*** Opening of Given data ***
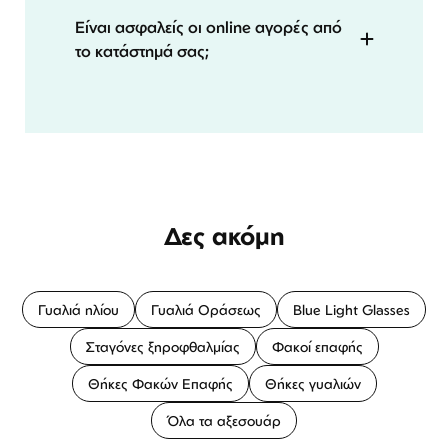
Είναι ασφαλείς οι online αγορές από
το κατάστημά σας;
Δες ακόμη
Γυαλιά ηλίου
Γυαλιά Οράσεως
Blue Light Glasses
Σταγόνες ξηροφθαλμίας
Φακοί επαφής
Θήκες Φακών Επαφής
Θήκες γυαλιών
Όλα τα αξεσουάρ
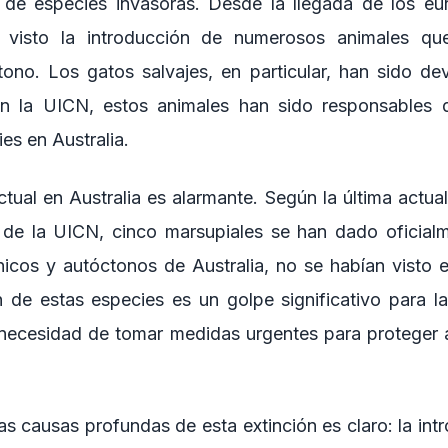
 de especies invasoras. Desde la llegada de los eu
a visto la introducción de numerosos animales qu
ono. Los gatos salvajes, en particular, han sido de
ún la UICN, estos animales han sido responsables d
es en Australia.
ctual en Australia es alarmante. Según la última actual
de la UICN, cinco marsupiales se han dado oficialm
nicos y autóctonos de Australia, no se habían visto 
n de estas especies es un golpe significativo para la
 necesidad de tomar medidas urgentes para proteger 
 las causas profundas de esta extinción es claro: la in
*** Close of Given data ***
*** Opening of Given data ***
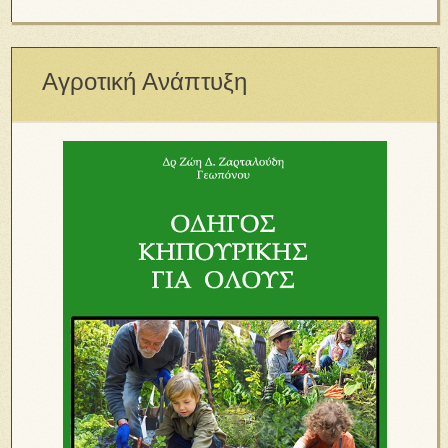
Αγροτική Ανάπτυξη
*** Close of Given data ***
**Problem to solve**: Format everything in the material above, from the line containing "Είναι ασφαλείς οι online αγορές από" down to the line containing "Όλα τα αξεσουάρ", as a numbered list, with both of those lines included and any blank lines omitted.

**Answer to the exercise**:
1. Είναι ασφαλείς οι online αγορές από
2. το κατάστημά σας;
3. Δες ακόμη
4. Γυαλιά ηλίου
5. Γυαλιά Οράσεως
6. Blue Light Glasses
7. Σταγόνες ξηροφθαλμίας
8. Φακοί επαφής
9. Θήκες Φακών Επαφής
10. Θήκες γυαλιών
11. Όλα τα αξεσουάρ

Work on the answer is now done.